PARTS OF THE EXERCISE -
[A] For each statement below, say whether it agrees with the Moon text. Answer yes or no, and quote the words from the text that decide it.
(i) Artemis 1 is set to test the Space Launch System and Orion spacecraft in November 2020.
(ii) SpaceX and Blue Origin project sending private citizens to the Moon by 2024.
(iii) The tape of Aldrin was more than a minute long.
[B] Retype the part of the Moon text from "The service closed" to "as he watched.".

If the new millennial faith is astrology, the Moon is among its deities. Astrologer Nan Hall Linke, who’s a longtime member of Edgar Mitchell’s Institute of Noetic Science, said that “some of the lure to the Moon is the fact that it’s beautiful, we can see it, and it changes shape... But I think some of that is that it’s a lost, shadow part of us.” This belief is grounded in science through the impact hypothesis, which claims that the Moon was created when a Mars-sized body hit Earth, breaking off chunks of rock from both, and formed the Moon. We look up to the Moon, Hall Linke said, because it is “part of our original Earth energy.”

If all goes as planned, we will return there by 2024. In November 2020, Artemis 1 will test the Space Launch System and Orion spacecraft, reaching the Moon for the first time in the 21st century. A Lunar Orbital Platform or “Gateway” space station will serve as a communications hub and holding area for future lunar and deep space missions. By the time Artemis 3 achieves contact light, it will be 52 years since Apollo 17’s Gene Cernan last said, “We leave as we came, and God willing, we shall return with peace and hope for all mankind.”

But private space corporations might beat them there. Both Elon Musk’s SpaceX and Jeff Bezos’ Blue Origin project the introduction of private citizens to the Moon by 2023. While “space tourism” still reads like science fiction, it might not always be. The private companies most likely to make it happen are the same corporations being awarded NASA contracts to ship and return payload to the Moon throughout the Artemis program. If they build a hotel and casino at Tranquility Base, they may need to add a chapel.


The service closed with Aldrin’s call for gratitude. The tape was less than a minute long, with radio beeps, static, and playback from Houston included, but more than 238,000 miles away and 50 years across space and time, Webster Presbyterian listened reverentially. “I’d like to take this opportunity to ask every person listening in, whoever and wherever they may be,” Aldrin said, “to pause for a moment and contemplate the events of the past few hours, and to give thanks in his or her own way.” In the moment of silence, it was impossible to not imagine the events that had followed: the wine as it poured, even Neil as he watched.

DATA FOR ANALYSIS -
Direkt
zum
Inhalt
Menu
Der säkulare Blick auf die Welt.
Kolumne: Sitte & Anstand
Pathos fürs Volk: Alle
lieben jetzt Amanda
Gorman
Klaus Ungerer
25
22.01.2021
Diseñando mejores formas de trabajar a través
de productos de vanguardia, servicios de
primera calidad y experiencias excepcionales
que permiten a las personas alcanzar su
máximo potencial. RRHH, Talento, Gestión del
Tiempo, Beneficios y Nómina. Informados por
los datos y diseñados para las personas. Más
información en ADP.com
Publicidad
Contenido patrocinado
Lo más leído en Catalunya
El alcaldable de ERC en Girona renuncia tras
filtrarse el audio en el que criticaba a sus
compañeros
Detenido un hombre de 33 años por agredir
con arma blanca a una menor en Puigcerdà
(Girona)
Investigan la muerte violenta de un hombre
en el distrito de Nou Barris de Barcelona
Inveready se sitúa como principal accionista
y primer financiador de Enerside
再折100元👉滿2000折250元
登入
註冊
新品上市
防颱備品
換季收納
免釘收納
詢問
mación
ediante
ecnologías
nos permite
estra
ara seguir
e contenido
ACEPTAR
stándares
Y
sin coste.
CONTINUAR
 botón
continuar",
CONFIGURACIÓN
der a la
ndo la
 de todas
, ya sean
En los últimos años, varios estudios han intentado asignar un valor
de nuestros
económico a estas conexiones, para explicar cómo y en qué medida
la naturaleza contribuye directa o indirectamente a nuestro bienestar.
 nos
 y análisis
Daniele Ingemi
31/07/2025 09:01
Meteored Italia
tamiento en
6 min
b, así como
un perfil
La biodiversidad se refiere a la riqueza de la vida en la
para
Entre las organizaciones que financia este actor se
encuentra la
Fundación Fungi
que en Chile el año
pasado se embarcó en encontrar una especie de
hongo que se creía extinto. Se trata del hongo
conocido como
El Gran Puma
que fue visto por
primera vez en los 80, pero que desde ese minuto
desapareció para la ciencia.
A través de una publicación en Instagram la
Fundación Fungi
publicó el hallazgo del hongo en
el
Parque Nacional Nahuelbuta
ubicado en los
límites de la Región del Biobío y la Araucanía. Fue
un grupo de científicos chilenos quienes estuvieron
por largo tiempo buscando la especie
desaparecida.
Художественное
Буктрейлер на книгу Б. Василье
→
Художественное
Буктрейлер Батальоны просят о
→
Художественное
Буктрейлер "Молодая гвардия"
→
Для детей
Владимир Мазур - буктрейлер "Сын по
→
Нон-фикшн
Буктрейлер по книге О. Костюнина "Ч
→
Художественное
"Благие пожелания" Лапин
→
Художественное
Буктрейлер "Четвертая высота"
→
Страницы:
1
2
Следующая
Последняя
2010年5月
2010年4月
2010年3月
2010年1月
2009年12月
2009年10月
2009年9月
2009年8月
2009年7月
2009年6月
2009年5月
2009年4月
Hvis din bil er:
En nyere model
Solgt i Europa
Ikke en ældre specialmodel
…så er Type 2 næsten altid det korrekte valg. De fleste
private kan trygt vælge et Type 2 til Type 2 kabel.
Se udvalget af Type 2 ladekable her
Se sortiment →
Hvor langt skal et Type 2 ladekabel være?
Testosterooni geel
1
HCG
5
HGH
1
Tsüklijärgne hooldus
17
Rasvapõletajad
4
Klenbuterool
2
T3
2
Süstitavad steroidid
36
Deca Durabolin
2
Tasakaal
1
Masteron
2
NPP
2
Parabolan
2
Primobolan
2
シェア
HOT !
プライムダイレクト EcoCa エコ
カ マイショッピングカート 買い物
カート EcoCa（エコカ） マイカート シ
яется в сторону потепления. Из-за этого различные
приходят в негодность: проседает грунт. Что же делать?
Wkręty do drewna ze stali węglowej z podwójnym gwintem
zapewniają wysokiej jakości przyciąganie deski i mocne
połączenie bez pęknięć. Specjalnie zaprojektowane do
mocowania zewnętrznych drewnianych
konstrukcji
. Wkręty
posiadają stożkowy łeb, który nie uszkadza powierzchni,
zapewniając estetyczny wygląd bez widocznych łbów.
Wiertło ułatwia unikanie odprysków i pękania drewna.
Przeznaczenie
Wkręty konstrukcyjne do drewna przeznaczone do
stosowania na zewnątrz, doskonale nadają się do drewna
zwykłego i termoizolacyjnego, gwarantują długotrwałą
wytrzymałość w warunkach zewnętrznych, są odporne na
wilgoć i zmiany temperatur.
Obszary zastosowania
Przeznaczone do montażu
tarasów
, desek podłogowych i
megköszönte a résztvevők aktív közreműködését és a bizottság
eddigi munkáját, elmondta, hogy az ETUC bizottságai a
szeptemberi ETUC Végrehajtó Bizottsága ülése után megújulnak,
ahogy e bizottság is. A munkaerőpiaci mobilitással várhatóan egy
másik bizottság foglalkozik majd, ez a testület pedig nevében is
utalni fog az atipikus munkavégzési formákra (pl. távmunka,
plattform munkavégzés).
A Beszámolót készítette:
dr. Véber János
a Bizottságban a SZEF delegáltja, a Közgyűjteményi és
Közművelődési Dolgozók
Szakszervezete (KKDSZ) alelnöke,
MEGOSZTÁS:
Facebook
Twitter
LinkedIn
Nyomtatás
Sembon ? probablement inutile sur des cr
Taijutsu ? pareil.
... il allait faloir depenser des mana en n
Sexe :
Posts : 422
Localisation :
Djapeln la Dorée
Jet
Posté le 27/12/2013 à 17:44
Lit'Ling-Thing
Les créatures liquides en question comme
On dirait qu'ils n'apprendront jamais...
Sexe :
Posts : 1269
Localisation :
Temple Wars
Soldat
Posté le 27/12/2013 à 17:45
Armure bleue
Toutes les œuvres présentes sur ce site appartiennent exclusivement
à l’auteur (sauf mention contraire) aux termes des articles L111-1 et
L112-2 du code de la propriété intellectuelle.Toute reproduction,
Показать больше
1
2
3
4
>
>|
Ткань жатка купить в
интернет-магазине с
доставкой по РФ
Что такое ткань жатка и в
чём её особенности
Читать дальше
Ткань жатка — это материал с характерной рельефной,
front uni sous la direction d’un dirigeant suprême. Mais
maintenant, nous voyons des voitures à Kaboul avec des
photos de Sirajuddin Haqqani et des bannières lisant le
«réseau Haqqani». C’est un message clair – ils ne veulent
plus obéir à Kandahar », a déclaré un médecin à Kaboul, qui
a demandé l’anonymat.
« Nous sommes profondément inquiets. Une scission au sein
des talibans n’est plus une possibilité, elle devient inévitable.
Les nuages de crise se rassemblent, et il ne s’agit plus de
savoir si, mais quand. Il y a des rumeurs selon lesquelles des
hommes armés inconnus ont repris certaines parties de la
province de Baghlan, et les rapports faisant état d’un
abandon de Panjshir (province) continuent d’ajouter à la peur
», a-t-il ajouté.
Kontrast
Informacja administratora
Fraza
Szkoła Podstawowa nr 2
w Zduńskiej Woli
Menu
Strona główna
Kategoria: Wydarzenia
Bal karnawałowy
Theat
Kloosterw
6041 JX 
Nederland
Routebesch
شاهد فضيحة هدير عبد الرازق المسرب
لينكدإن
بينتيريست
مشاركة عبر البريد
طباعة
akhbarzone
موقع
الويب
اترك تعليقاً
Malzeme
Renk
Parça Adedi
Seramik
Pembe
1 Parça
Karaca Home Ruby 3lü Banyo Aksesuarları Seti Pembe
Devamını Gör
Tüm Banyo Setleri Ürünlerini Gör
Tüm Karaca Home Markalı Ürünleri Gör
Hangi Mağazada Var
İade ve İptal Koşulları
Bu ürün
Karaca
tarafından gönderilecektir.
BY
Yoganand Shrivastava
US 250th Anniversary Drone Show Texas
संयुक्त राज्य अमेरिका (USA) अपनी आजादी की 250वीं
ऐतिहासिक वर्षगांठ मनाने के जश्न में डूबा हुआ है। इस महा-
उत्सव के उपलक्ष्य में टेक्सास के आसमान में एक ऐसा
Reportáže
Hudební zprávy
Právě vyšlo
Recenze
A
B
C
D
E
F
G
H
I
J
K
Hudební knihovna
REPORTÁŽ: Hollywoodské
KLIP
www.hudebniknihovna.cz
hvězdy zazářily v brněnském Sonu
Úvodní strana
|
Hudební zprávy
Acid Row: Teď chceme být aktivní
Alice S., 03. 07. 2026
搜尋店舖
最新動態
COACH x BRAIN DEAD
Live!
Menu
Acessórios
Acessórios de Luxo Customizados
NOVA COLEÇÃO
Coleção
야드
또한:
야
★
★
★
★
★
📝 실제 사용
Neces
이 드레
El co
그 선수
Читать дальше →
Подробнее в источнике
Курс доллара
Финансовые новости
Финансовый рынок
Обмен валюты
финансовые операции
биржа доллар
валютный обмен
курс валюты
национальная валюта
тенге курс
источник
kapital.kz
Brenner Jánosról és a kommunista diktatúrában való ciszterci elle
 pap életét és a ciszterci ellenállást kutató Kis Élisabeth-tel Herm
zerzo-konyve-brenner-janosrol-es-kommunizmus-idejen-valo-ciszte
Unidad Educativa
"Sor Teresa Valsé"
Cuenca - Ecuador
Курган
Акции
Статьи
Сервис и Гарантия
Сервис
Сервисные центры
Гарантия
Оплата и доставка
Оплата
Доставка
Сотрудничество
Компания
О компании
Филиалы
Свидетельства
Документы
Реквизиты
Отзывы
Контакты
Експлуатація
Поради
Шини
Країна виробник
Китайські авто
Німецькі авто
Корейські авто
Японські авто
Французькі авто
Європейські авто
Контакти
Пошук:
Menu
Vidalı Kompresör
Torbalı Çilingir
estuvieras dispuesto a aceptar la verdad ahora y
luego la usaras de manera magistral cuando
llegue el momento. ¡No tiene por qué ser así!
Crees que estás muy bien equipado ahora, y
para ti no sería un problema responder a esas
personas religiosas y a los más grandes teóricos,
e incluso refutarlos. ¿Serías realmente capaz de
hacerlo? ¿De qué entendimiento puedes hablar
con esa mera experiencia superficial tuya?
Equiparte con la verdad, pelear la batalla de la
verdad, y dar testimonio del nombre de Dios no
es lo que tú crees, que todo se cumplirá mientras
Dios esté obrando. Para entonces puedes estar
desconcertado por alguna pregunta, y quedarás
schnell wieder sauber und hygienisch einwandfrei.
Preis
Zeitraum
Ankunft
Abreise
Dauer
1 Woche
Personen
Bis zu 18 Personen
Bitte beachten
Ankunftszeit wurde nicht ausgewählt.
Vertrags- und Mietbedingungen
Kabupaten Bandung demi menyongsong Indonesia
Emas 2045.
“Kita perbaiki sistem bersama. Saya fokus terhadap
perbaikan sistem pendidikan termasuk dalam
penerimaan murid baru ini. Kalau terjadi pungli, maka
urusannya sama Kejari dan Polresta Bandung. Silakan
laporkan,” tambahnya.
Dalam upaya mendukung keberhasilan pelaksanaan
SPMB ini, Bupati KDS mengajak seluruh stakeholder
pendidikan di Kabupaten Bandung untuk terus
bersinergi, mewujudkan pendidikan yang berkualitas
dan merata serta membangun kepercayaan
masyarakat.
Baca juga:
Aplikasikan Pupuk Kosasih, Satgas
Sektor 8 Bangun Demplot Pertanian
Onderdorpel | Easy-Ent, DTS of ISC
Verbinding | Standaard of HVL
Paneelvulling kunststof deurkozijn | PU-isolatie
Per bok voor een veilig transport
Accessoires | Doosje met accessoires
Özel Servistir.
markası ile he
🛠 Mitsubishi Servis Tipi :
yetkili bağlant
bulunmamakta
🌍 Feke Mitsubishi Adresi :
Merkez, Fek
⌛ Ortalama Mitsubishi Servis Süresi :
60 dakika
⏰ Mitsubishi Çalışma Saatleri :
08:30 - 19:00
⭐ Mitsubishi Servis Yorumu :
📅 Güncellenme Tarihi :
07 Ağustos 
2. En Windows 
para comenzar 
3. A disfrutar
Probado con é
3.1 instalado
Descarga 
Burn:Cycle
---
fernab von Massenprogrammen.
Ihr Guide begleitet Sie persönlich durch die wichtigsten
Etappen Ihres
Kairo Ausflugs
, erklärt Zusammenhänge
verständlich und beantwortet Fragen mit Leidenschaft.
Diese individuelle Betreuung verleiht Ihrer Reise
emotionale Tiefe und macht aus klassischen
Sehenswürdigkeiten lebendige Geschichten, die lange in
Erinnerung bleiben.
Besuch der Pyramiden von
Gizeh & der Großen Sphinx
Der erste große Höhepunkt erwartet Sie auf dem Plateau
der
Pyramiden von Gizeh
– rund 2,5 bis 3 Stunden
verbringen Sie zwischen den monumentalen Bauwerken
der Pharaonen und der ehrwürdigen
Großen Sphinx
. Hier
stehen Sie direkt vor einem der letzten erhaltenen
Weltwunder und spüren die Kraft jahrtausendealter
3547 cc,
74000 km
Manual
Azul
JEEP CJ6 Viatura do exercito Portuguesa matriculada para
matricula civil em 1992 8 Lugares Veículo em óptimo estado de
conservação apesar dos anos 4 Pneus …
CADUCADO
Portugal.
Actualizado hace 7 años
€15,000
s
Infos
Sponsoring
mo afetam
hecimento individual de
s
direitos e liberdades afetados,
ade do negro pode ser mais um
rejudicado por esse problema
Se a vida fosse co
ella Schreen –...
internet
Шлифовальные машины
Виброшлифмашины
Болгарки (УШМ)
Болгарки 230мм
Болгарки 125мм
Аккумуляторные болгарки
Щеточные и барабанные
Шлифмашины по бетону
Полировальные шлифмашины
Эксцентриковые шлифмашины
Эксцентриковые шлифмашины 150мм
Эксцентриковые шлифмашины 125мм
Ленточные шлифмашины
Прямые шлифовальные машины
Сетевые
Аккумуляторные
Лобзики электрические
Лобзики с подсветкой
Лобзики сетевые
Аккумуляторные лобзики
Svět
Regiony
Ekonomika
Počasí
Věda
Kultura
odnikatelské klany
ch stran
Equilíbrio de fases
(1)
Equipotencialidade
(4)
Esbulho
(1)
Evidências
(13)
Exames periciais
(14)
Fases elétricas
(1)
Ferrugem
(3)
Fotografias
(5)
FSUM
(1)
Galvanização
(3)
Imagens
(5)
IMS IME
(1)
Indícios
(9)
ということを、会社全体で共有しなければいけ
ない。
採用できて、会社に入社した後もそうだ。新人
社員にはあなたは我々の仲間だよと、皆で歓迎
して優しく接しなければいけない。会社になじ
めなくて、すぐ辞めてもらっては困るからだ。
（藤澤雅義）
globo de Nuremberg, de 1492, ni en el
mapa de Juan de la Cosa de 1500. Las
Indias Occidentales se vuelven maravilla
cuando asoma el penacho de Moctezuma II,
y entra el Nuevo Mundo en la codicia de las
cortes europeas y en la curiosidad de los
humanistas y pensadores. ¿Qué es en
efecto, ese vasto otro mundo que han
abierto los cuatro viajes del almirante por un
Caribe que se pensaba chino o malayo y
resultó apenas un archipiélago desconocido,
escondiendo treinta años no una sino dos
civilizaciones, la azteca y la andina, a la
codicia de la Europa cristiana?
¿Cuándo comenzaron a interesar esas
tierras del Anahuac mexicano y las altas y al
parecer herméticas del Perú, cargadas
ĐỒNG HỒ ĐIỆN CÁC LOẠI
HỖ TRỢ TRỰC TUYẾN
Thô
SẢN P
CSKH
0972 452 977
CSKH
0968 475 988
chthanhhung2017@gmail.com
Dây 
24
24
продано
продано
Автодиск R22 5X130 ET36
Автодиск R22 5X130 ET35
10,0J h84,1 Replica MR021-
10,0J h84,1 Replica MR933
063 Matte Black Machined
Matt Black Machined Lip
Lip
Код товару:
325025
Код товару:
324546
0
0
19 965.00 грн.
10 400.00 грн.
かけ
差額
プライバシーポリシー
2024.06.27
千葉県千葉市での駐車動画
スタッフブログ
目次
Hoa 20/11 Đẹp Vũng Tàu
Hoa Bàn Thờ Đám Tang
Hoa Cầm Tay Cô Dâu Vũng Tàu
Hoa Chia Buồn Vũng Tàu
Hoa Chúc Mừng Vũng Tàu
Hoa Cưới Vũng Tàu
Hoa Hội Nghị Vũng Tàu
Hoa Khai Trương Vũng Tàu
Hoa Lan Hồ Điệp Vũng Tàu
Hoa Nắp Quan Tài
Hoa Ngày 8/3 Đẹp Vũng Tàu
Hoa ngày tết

ANSWERS TO THE PROBLEMS -
[A]
(i) Yes: "In November 2020, Artemis 1 will test the Space Launch System and Orion spacecraft"
(ii) No: "project the introduction of private citizens to the Moon by 2023"
(iii) No: "The tape was less than a minute long"

[B]
The service closed with Aldrin’s call for gratitude. The tape was less than a minute long, with radio beeps, static, and playback from Houston included, but more than 238,000 miles away and 50 years across space and time, Webster Presbyterian listened reverentially. “I’d like to take this opportunity to ask every person listening in, whoever and wherever they may be,” Aldrin said, “to pause for a moment and contemplate the events of the past few hours, and to give thanks in his or her own way.” In the moment of silence, it was impossible to not imagine the events that had followed: the wine as it poured, even Neil as he watched.